I do so much as it is, musician, writer, speaker, hunting guide, law enforcement officer, off road racer, standup comedian, TV producer, gay rights advocate, Motown dance instructor, professional breeder, etc. etc., that I’m sure my passions would still dominate my American Dream without the music, though the thought of not rocking is rather silly.

The Nuge as a ‘gay rights advocate’ at Human Events, a publication of the far right:

Enter the debate over allowing homosexuals to openly serve in our military. What this issue boils down to is what may or may not happen to the military’s good order, discipline, morale, and unit cohesion if they are allowed to openly serve. Until someone can convince me that by allowing gays to openly serve in our military will improve our ability to wage and win wars, we should continue the 1993 law that does not permit gays to openly serve.

It is possible, I suppose, that a quietly subversive copy editor was having mischievous fun with Nugent re the ‘gay advocate’ thing.

06.14.10

The Texas Coot’s Biggest Fan

Posted in Rock 'n' Roll, Ted Nugent at 8:55 am by George Smith

Is not me. No, it’s himself.

However, DD is so impressed by Ted’s WaTimes columns, including this week’s in which he breaks his arm patting himself on the back, I’ve decided to turn over the entire blog to rechanneling the wisdom of Nugent.

Only kidding. Sort of.

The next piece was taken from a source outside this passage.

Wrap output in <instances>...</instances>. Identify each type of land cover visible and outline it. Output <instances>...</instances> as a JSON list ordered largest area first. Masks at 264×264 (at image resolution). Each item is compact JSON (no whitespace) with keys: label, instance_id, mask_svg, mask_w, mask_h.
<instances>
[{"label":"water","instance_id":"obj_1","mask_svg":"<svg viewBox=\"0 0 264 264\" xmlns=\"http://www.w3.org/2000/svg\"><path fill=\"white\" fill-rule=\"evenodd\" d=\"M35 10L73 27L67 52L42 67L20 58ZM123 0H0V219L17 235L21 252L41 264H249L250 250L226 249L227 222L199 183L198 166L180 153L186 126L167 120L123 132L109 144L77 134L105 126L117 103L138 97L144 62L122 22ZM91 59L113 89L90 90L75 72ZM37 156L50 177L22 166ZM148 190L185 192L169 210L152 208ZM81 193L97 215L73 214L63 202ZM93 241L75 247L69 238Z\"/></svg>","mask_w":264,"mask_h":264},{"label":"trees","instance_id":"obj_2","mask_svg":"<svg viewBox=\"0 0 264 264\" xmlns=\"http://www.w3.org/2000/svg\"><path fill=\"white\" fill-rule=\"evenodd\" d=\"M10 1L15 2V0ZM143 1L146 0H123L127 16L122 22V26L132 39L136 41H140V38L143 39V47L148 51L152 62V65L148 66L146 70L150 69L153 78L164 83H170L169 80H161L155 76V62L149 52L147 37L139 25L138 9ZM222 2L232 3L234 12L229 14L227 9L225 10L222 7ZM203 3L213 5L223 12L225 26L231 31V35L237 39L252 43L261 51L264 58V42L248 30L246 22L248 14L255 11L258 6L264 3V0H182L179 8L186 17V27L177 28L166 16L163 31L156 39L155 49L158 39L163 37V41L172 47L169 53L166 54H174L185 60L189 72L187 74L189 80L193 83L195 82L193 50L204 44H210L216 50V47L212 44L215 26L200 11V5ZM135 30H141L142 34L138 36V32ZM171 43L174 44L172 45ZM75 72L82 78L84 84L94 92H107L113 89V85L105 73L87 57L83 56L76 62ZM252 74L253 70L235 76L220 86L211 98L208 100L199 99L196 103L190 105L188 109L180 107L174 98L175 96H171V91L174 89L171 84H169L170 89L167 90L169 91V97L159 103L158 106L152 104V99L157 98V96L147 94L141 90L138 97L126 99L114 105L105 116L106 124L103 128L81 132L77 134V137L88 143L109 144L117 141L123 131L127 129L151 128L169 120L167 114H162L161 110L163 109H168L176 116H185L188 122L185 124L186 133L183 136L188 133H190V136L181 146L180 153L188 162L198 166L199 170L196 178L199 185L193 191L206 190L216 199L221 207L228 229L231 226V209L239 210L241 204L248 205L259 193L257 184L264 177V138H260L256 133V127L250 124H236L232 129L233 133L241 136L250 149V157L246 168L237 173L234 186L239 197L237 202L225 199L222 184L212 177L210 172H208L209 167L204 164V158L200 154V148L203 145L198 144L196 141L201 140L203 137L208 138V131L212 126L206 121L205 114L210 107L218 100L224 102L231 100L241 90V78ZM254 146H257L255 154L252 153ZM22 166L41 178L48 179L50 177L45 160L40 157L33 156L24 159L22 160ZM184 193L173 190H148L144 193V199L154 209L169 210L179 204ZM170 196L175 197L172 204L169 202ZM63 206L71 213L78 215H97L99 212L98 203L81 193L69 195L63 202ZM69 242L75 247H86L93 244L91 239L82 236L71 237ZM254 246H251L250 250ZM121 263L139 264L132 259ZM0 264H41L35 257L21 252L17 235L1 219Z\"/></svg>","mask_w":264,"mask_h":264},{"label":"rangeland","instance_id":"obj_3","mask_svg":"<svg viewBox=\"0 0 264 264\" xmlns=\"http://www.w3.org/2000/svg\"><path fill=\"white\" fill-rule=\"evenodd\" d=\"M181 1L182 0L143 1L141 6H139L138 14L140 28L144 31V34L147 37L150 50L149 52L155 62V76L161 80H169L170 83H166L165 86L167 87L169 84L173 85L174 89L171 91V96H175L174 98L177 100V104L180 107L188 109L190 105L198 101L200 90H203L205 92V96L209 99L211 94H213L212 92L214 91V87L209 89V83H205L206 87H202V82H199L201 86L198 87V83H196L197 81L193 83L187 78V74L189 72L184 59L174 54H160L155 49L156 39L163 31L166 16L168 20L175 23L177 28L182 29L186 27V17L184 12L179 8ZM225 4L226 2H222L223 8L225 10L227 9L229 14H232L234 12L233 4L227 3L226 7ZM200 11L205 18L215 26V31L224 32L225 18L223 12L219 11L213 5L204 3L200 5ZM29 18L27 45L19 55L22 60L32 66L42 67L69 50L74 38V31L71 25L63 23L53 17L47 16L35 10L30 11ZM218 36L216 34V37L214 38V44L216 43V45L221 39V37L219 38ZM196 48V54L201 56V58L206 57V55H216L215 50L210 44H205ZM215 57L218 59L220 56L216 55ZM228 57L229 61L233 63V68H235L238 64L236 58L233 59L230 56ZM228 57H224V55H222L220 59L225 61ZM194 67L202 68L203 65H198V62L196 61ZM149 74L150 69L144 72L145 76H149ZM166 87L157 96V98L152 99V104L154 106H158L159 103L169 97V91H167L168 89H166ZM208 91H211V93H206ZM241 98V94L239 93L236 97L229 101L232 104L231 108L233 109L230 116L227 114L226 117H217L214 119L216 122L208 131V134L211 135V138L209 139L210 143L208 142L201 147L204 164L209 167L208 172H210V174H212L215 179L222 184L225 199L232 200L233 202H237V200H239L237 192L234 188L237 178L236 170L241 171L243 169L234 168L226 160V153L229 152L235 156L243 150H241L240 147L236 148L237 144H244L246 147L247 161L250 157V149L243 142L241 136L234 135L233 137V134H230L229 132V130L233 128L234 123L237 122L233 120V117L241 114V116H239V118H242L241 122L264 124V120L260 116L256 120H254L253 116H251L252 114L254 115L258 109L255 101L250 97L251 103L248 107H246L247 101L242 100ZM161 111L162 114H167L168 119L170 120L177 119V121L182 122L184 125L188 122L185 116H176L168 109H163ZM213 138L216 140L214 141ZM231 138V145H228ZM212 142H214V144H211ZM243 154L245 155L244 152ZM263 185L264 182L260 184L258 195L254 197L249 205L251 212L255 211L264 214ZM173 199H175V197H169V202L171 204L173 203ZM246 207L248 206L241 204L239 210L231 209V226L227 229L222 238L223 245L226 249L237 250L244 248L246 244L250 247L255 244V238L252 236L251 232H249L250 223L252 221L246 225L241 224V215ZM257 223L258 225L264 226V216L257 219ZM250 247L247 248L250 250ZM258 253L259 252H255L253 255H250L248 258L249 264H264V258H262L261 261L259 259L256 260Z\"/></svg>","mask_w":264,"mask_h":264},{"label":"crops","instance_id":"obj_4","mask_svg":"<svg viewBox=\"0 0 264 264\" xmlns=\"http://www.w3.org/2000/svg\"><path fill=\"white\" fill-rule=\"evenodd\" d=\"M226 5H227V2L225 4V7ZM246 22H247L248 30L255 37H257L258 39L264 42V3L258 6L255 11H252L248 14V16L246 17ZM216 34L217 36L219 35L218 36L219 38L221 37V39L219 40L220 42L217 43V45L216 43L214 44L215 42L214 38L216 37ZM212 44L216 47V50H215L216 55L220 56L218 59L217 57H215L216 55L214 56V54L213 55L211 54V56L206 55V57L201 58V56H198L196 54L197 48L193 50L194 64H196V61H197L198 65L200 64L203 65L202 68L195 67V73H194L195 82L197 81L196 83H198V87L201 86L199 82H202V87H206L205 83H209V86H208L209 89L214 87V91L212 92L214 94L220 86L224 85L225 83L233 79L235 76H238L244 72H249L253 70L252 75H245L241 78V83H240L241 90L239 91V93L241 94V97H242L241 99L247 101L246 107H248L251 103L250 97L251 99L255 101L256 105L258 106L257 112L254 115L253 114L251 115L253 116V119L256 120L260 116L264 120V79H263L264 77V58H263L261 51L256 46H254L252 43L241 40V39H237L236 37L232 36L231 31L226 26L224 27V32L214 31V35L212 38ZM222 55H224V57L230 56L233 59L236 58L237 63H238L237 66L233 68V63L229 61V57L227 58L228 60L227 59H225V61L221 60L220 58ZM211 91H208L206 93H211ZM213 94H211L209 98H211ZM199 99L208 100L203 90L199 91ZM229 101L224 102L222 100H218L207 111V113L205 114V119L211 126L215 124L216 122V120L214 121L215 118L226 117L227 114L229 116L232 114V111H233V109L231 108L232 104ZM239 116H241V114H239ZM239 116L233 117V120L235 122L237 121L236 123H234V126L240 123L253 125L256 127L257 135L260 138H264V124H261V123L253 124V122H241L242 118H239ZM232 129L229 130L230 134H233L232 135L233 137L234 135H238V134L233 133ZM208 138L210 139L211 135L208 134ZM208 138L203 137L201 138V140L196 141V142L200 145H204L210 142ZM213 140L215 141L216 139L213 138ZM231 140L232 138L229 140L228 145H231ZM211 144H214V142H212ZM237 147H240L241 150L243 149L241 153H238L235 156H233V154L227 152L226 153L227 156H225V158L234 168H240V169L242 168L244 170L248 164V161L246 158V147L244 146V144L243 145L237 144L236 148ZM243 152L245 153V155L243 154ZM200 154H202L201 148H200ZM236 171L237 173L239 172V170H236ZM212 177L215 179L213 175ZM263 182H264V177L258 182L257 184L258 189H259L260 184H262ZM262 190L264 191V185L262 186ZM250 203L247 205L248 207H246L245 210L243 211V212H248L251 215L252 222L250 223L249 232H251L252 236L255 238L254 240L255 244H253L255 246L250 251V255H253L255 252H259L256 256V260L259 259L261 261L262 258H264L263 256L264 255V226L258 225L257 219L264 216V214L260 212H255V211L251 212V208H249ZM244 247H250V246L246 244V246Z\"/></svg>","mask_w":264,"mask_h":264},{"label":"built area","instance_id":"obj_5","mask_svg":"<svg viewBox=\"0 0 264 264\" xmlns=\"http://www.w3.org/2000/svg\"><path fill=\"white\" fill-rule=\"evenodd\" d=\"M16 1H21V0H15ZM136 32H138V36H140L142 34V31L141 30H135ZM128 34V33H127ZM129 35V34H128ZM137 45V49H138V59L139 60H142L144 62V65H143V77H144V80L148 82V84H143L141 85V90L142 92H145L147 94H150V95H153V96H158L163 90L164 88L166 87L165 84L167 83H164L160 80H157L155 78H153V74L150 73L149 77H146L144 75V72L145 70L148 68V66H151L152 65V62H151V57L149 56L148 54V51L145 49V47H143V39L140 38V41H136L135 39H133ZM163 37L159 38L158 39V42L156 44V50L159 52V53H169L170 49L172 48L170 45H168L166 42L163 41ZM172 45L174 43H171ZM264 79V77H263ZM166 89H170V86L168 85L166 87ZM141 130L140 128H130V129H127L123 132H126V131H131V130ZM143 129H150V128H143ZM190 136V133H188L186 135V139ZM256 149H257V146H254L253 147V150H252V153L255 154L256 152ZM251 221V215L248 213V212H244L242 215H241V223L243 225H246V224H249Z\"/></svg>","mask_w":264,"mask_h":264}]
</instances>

At least for this minute.

“The embarrassing disconnect of an increasingly spoiled nation of freedom abusers has created a serious anti-American mess here, and I just thought the old guitar player could shine the spotlight of common sense on some ridiculously simple basics for y’all,” writes Nugent, in what seems like a sign-off.

Nugent reveals he’s had double-knee surgery, if you cared, before delivering some pro forma praise of the jobbers in his backing band.

“I could be fat, soft and slow thanks to the new American sport of gluttony, but I am not,” he continues.

“My name is Ted Nugent, and I have no peers, thank you,” it reads. It comes off sounding a little desperate.

Nugent mentions his Trample the Weak/Hurdle the Dead tour — the one stopping at the Donna Corn Maze, Neumeier’s Rib Shack and a surf ballroom in landlocked Iowa — twice.

“There is only time to trample and hurdle,” Ted adds. Including the tour name mentions, that’s four uses of the phrase in the column.

The only thing actually left unsaid is what website to go to to purchase your own “Trample and Hurdle” T-shirt.


Ted Nugent is returning to the Valley with his “Trample the Weak, Hurdle the Dead Tour” on Wednesday, Aug. 11, for an intimate show at the Celebrity Theatre in Phoenix. Tickets go on sale at 10 a.m. on Monday, June 7, and are priced at $35, $50 and $60.

Intimate Ted Nugent, threat or menace?